The video was posted on July 3 to Yaplakal.com, an “entertainment community and news social network” based in Russia, and shows a man sitting on the ground bleeding profusely from a wound to his right shin. “While the image is not well-defined, the injury appears to be consistent with a gunshot exit wound,” said Dr. Haar. “The injury is large and irregular and has outward bevelling of the skin and soft tissue, with some extruding tissue and no obvious burn or abrasion ring.

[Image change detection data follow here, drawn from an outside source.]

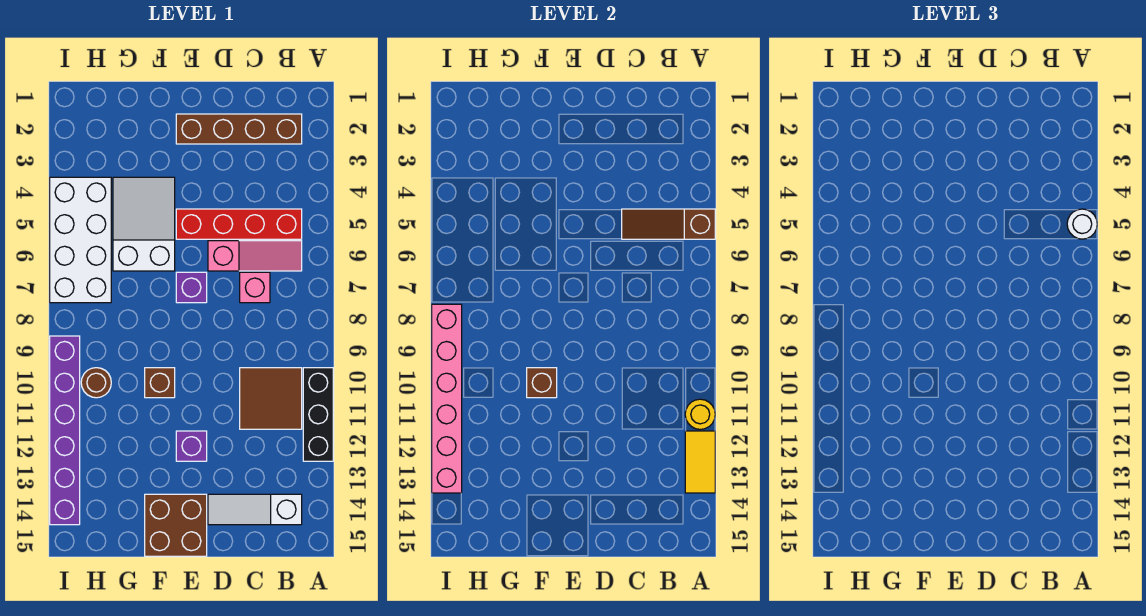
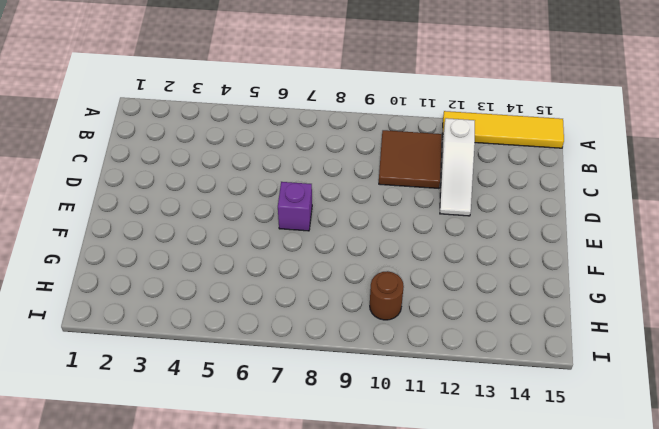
yellow tile A12:A15 level 1 -> black brick A10:A12 level 1
white slope B12:D12 level 1 top B -> white slope B14:D14 level 1 top B
none -> brown brick B2:E2 level 1
none -> red brick B5:E5 level 1
none -> pink slope B6:D6 level 1 top D

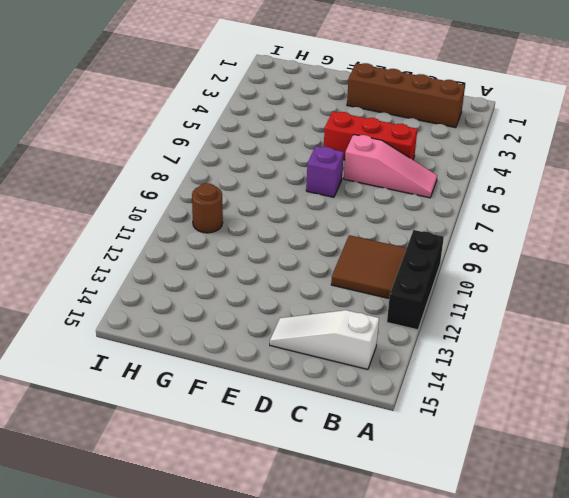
red brick C5:E5 level 1 -> red brick B5:E5 level 1
none -> pink brick C7 level 1
none -> purple brick E12 level 1
none -> brown brick E14:F15 level 1

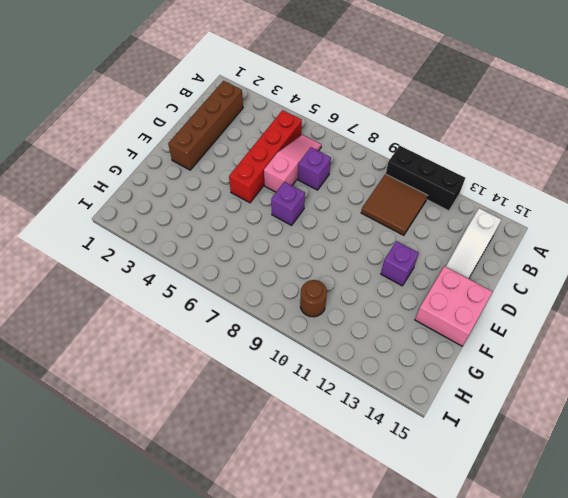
purple brick C7 level 1 -> pink brick C7 level 1
pink brick E14:F15 level 1 -> brown brick E14:F15 level 1
none -> white slope F4:G6 level 1 top 6
none -> brown brick F10 level 1
none -> white brick H4:I7 level 1

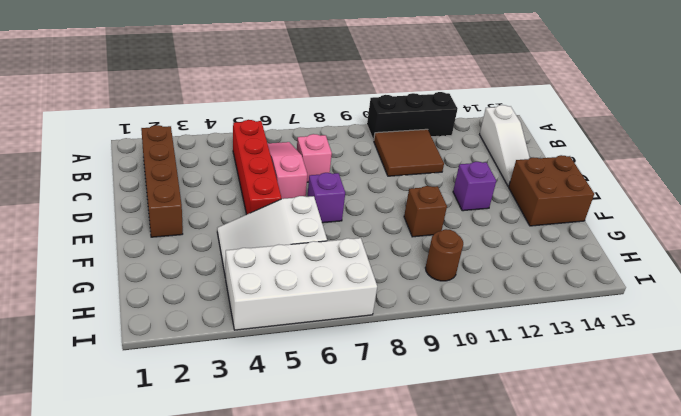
none -> purple brick I9:I14 level 1
none -> brown slope A5:C5 level 2 top A
none -> yellow round brick A11 level 2

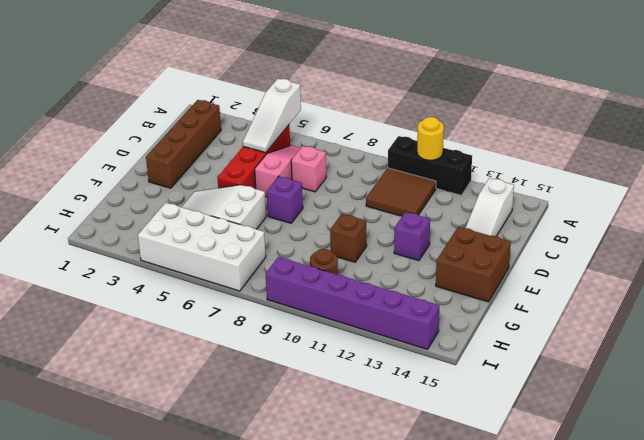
white slope A5:C5 level 2 top A -> brown slope A5:C5 level 2 top A
none -> yellow tile A12:A13 level 2
none -> brown brick F10 level 2
none -> pink brick I8:I13 level 2

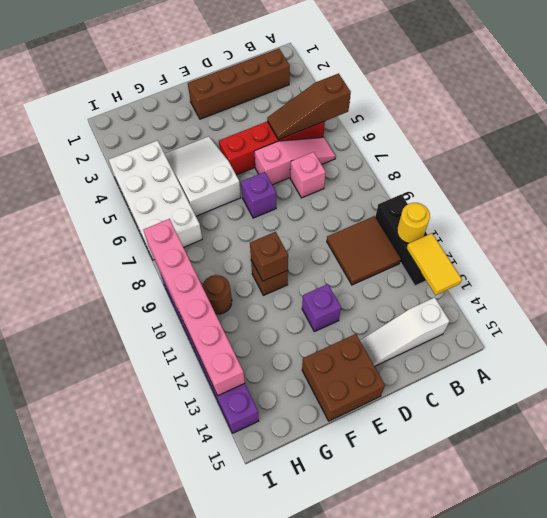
none -> white round brick A5 level 3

The man appears to be in severe pain but stable, consistent with a single gunshot wound to the leg as well.” Protesters around the victim prepare rags to clean off the blood and can be heard discussing in Karakalpak if they should call an ambulance. One video, captured north of the Nukus Sports Complex and posted to Telegram on July 2, shows an officer directing a vehicle with a water cannon while carrying a Kalashnikov pattern rifle. Human Rights Watch also identified two photos of a protester holding fired 5.45x39mm rifle cartridge, which is used by AK-74 variant Kalashnikov rifles. Another video shared on Telegram on July 9 and recorded east of the Karakalpakstan Department of Development and Coordination of Vocational Education shows a protester holding two expended brass cartridges with bottle-neck designs, common characteristics of pistol ammunition.

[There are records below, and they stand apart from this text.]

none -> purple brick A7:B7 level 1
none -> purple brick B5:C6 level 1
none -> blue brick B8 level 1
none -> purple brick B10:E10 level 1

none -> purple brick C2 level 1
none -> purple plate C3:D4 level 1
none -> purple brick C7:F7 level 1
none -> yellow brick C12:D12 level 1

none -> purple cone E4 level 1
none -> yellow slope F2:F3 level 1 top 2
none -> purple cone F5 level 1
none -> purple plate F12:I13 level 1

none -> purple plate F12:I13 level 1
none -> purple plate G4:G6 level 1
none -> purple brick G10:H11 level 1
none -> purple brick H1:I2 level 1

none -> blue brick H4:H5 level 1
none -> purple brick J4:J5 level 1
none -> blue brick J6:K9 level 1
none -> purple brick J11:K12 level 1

The same Gazeta.uz reporter who went to a hospital in Nukus on July 3 and interviewed a man whose son was injured by a grenade wrote that nine people in the hospital reported being wounded by gunfire.

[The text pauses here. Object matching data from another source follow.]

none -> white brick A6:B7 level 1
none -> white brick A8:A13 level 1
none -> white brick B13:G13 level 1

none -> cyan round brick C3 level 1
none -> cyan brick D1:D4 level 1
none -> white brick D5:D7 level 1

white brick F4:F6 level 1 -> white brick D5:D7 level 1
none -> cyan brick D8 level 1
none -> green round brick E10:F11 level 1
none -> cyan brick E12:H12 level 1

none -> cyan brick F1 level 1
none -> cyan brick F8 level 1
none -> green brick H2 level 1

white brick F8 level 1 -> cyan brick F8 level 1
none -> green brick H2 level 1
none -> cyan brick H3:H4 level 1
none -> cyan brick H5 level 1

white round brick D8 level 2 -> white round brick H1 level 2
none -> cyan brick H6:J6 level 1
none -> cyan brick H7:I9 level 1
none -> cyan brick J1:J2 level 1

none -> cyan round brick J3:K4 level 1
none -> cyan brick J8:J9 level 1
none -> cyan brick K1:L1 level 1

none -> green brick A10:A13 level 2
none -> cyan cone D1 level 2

The article includes an image that appears to show a bandaged gunshot wound to a person’s left leg. Human Rights Watch was unable to confirm the cause of this wound. International Standards on Freedom of Assembly and the Use of Force Governments are obliged, under international law, to protect the right to freedom of peaceful assembly, both by adopting measures to enable peaceful assemblies and by protecting demonstrators from violence directed at them by counterprotests or individuals. Restrictions on such assemblies should be permitted only to achieve a legitimate goal, such as protecting the rights of others, and then use the least intrusive measures that are necessary and proportionate to achieve that goal.
They should presume that all assemblies will be nonviolent, even in cases in which there may be isolated incidents of violence, or where small groups of external actors – such as counterprotesters or rioters – may engage in violence. Assemblies are often diverse gatherings, and participants do not lose their individual rights solely because a small number of people are behaving violently. Assemblies may only be dispersed in “exceptional cases” such as when “the assembly as such is no longer peaceful, or if there is clear evidence of an imminent threat of serious violence that cannot be reasonably addressed by more proportionate measures.” In that event, law enforcement authorities should first give protesters ample opportunity to disperse, with clear instructions and open pathways. Law enforcement officials, in general, should avoid the use of force to disperse peaceful protests, regardless of whether they deem the protests unlawful. Even in the event of violence, force should be used only if necessary and proportionate to address a genuine threat, and only as a last resort. Lethal force should never be indiscriminately directed at crowds and should only be used in case of imminent threat to life.